Sri Aurobindo
Savitri
A Legend and a Symbol
traduction de Satprem
Livre Deux: Le Livre du Voyageur des Mondes
Chant Neuf
Le Paradis des Dieux de la Vie
Autour de lui, brillait un grand Jour de félicité.
Reflet de quelque Infini de ravissement,
Il embrassait dans la splendeur de son rire d’or
Les régions de la joie du cœur délivré,
Enivré du vin de Dieu,
Plongé dans la lumière, perpétuellement divin.
Aimé et intime des Dieux,
Obéissant au divin commandement de joie,
Ce monde était le souverain de son propre délice
Et maître des royaumes de sa force.
Sûr de la félicité pour laquelle furent créées toutes les formes,
Intouché par la peur et le chagrin et des chocs du Destin
Insoucieux du souffle passager du Temps
Introublé par le siège des circonstances adverses,
Il respirait à l’aise dans une douce sécurité sans défense
Libre des faiblesses qui invitent la mort de notre corps,
Hors de la zone dangereuse de notre volonté chancelante.
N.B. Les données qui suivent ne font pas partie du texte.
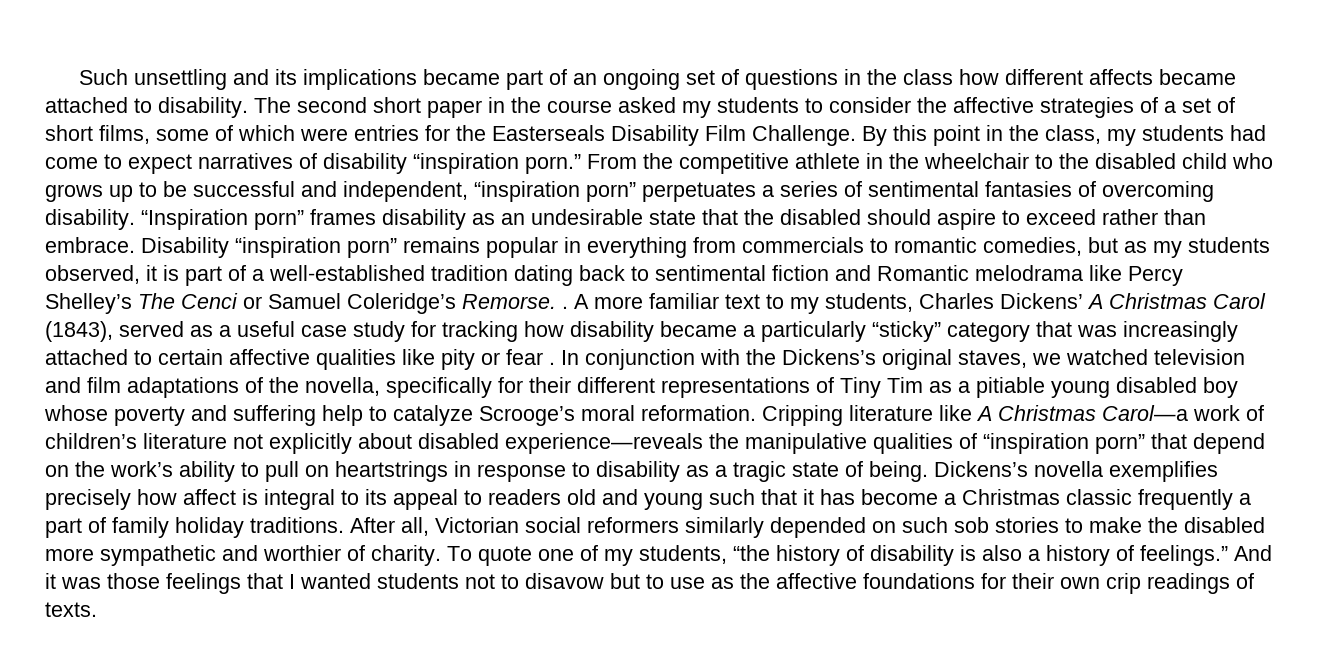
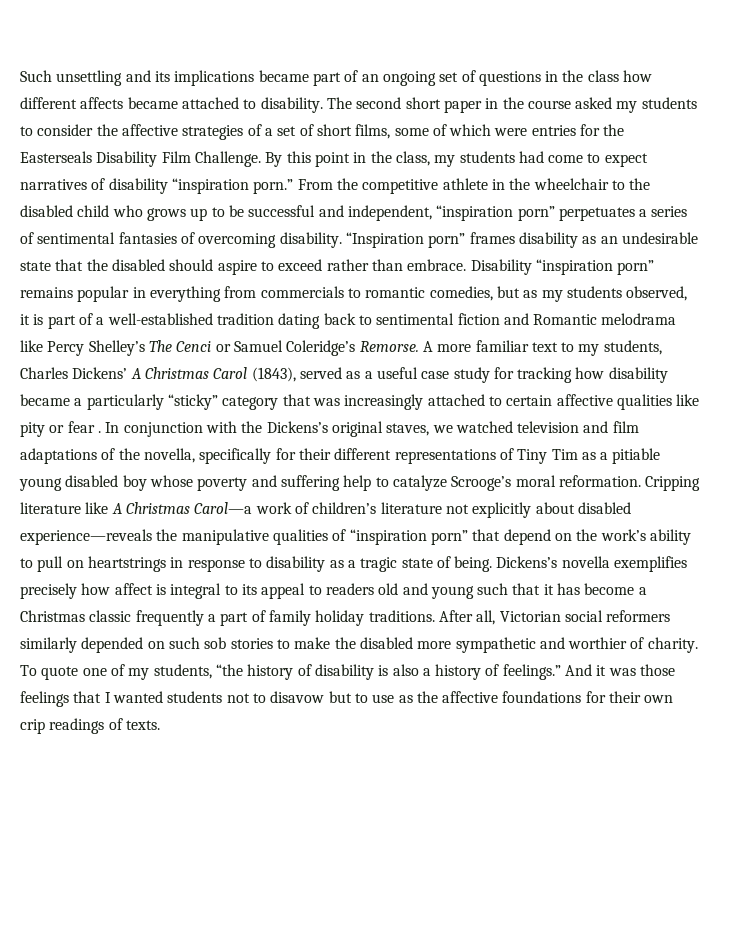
[562,306,568,309] . -> (419, 346) none

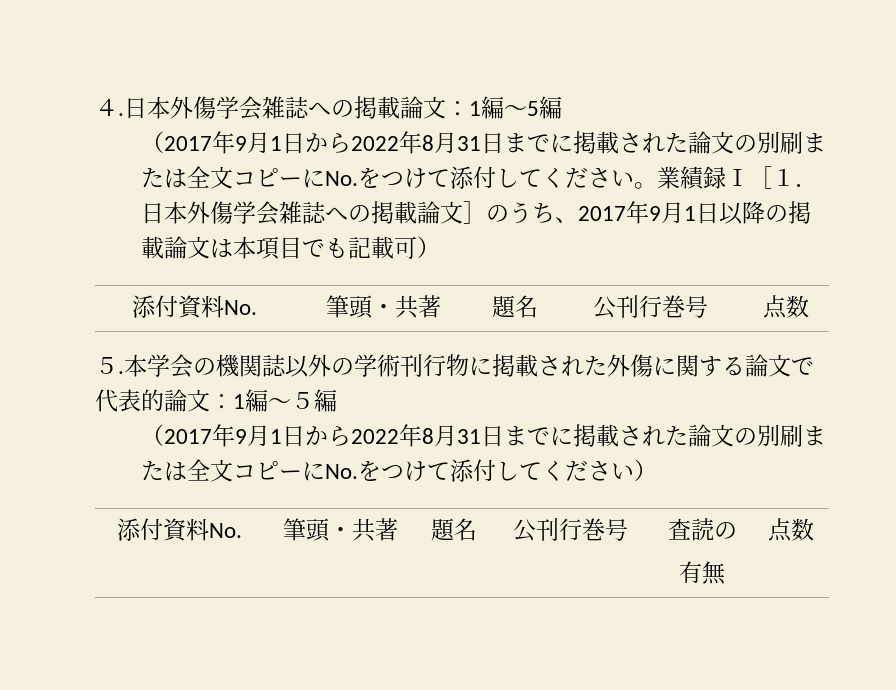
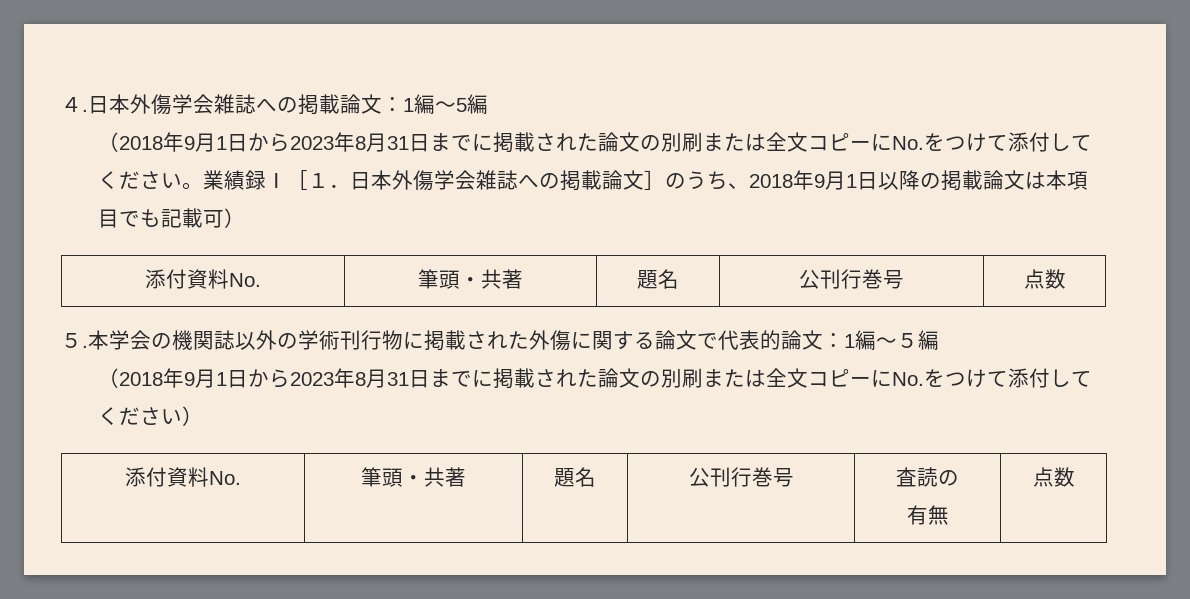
[163,131,399,154] 2017年9月1日から2022 -> [119,132,335,152] 2018年9月1日から2023
[577,206,626,221] 2017 -> [749,174,794,188] 2018
[163,424,399,447] 2017年9月1日から2022 -> [119,368,335,388] 2018年9月1日から2023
Il n’avait nul besoin de réprimer ses battements passionnés;
Vibrant de la chaude étreinte des sens satisfaits,
Pris par le merveilleux galop et la flamme
Et le cri de la fougue vitale dans l’ardeur de sa course splendide,
Il vivait dans le rythme exact du rire de Dieu
Et reposait sur la poitrine de l’amour universel.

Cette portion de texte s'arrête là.